[Rezension] “Tochter der Tiefe” von Rick Riordan

Das Copyright und die Bildrechte vom Cover liegen beim Carlsen Verlag.

Zusammen mit ihrem Bruder besucht Ana Dakkar die Howard-Pencroft Academy. Doch eines Tages fliegt die Academy in die Luft und damit wird Anas einziges Zuhause, das ihr noch geblieben ist, zerstört. Seitdem ihre Eltern vor zwei Jahren ums Leben gekommen sind, sind ihr nur ihr Bruder und ihre Ausbildung geblieben. Nach und nach erfährt sie das unglaubliche Geheimnis hinter dem Tod ihrer Eltern und muss sich ihrem Schicksal stellen. Denn Ana ist die letzte Erbin von Kapitän Nemo.

Ich bin ein riesiger Fan von Rick Riordans Büchern und so war meine Freude groß als ich erfuhr, das ein neues Buch von ihm erscheinen wird. Inspiriert wurde “Tochter der Tiefe” von Jules Vernes Werken und da ich tatsächlich so einige Bücher von ihm gelesen habe, war ich sehr gespannt auf Anas Geschichte. Rick Riordan hat wie so oft etwas komplett eigenes, kreatives und ungewöhnliches erschaffen.

Schon die Ausbildung, die Ana an der Academy durchlebt, ist unglaublich interessant und besonders die verschiedenen Richtungen, in denen Kinder und Jugendliche ausgebildet werden, fand ich spannend. Man merkt direkt, dass hier alles mit dem Meer zu tun hat und schnell wurde mir auch klar, was Jules Vernes Werke mit diesem Buch zu tun haben.

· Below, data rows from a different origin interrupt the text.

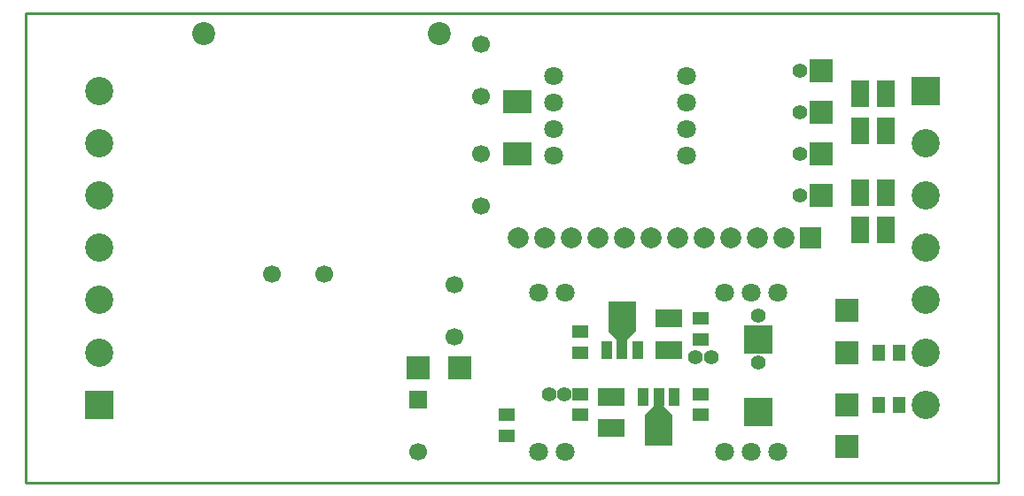
<source format=gbs>
G04 Layer_Color=16711935*
%FSLAX42Y42*%
%MOMM*%
G71*
G01*
G75*
%ADD16C,0.25*%
%ADD20C,1.80*%
%ADD36R,2.20X2.20*%
%ADD38C,2.20*%
%ADD39C,1.70*%
%ADD40C,2.00*%
%ADD41R,2.00X2.00*%
%ADD42C,2.70*%
%ADD43R,2.70X2.70*%
%ADD44R,1.70X1.70*%
%ADD45C,1.40*%
%ADD46R,1.00X1.70*%
%ADD47R,1.70X2.60*%
%ADD48R,1.20X1.60*%
%ADD49R,2.20X2.20*%
%ADD50R,2.80X2.70*%
%ADD51R,1.60X1.20*%
%ADD52R,2.60X1.80*%
%ADD53R,2.70X2.20*%
G36*
X5830Y1450D02*
X5750Y1370D01*
Y1360D01*
X5650D01*
Y1370D01*
X5570Y1450D01*
Y1740D01*
X5830D01*
Y1450D01*
D02*
G37*
G36*
X6100Y730D02*
X6180Y650D01*
Y360D01*
X5920D01*
Y650D01*
X6000Y730D01*
Y740D01*
X6100D01*
Y730D01*
D02*
G37*
D16*
X0Y0D02*
X9300D01*
Y4500D01*
X0D02*
X9300D01*
X0Y0D02*
Y4500D01*
D20*
X4904Y300D02*
D03*
X5158D02*
D03*
X7190D02*
D03*
Y1824D02*
D03*
X6682D02*
D03*
Y300D02*
D03*
X5158Y1824D02*
D03*
X4904D02*
D03*
X6936Y300D02*
D03*
Y1824D02*
D03*
X5050Y3900D02*
D03*
Y3646D02*
D03*
Y3392D02*
D03*
Y3138D02*
D03*
X6320D02*
D03*
Y3392D02*
D03*
Y3646D02*
D03*
Y3900D02*
D03*
D36*
X3750Y1100D02*
D03*
X4150D02*
D03*
D38*
X3950Y4300D02*
D03*
X1700D02*
D03*
D39*
X4350Y4200D02*
D03*
Y3700D02*
D03*
Y2650D02*
D03*
Y3150D02*
D03*
X4100Y1900D02*
D03*
Y1400D02*
D03*
X2350Y2000D02*
D03*
X2850D02*
D03*
X3750Y300D02*
D03*
D40*
X5214Y2350D02*
D03*
X4960D02*
D03*
X4706D02*
D03*
X5976D02*
D03*
X5722D02*
D03*
X5468D02*
D03*
X6230D02*
D03*
X6484D02*
D03*
X6738D02*
D03*
X6992D02*
D03*
X7246D02*
D03*
D41*
X7500D02*
D03*
D42*
X8600Y750D02*
D03*
Y1250D02*
D03*
Y1750D02*
D03*
Y2250D02*
D03*
Y3250D02*
D03*
Y2750D02*
D03*
X700Y3750D02*
D03*
Y3250D02*
D03*
Y2750D02*
D03*
Y2250D02*
D03*
Y1250D02*
D03*
Y1750D02*
D03*
D43*
X8600Y3750D02*
D03*
X700Y750D02*
D03*
D44*
X3750Y800D02*
D03*
D45*
X6550Y1200D02*
D03*
X6400D02*
D03*
X7000Y1150D02*
D03*
Y1600D02*
D03*
X5000Y850D02*
D03*
X5150D02*
D03*
X7400Y2750D02*
D03*
Y3150D02*
D03*
Y3550D02*
D03*
Y3950D02*
D03*
D46*
X5700Y1275D02*
D03*
X5550D02*
D03*
X5850D02*
D03*
X6050Y825D02*
D03*
X6200D02*
D03*
X5900D02*
D03*
D47*
X7975Y2425D02*
D03*
X8225D02*
D03*
Y2775D02*
D03*
X7975D02*
D03*
Y3375D02*
D03*
X8225D02*
D03*
Y3725D02*
D03*
X7975D02*
D03*
D48*
X8150Y750D02*
D03*
X8350D02*
D03*
X8150Y1250D02*
D03*
X8350D02*
D03*
D49*
X7850Y1650D02*
D03*
Y1250D02*
D03*
Y350D02*
D03*
Y750D02*
D03*
X7600Y3150D02*
D03*
Y2750D02*
D03*
Y3950D02*
D03*
Y3550D02*
D03*
D50*
X7000Y1375D02*
D03*
Y675D02*
D03*
D51*
X5300Y1450D02*
D03*
Y1250D02*
D03*
X6450Y850D02*
D03*
Y650D02*
D03*
X5300Y850D02*
D03*
Y650D02*
D03*
X6450Y1575D02*
D03*
Y1375D02*
D03*
X4600Y650D02*
D03*
Y450D02*
D03*
D52*
X5600Y825D02*
D03*
Y525D02*
D03*
X6150Y1575D02*
D03*
Y1275D02*
D03*
D53*
X4700Y3150D02*
D03*
Y3650D02*
D03*
M02*

</source>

Allerdings fehlte mir hier etwas der typische Humor des Autors. Das Buch war ziemlich sehr auf Action ausgelegt und nachdem die Academy zerstört wurde, geht es Schlag auf Schlag. Es passiert so unglaublich viel und über allem schwebt eine gewisse Bedrohung. Denn die überlebenden Schüler vermuten einen Verräter an der Academy und wissen nicht, wem sie trauen können. Dennoch konnte mich das Buch nicht zu hundertprozent in seinen Bann ziehen, ohne das ich genau sagen kann, woran es lag.

Ana als Protagonistin gefiel mir jedenfalls sehr. Wie für den Autor typisch stehen hier Kinder und Jugendliche im Vordergrund, die viel mehr können, als es vielleicht realistisch wäre, aber gerade das mag ich an seinen Büchern. Der Schreibstil ist gewohnt bildhaft und so flogen die Seiten nur so dahin. Zudem gibt es so einige Plot Twists. Das Ende ist dann in sich abgeschlossen und auch wenn “Tochter der Tiefe” definitiv nicht mein liebstes Buch von Rick Riordan war, habe ich es doch sehr gerne gelesen und freue mich schon jetzt auf weitere Werke von ihm.

“Tochter der Tiefe” ist ein Buch, das mich vor allem durch seine Idee überzeugen konnte, dennoch fehlte mir hier etwas um es zu einem Highlight zu machen. Alles in allem kann ich Anas Geschichte aber definitiv empfehlen und bin froh, dass das Buch übersetzt wurde.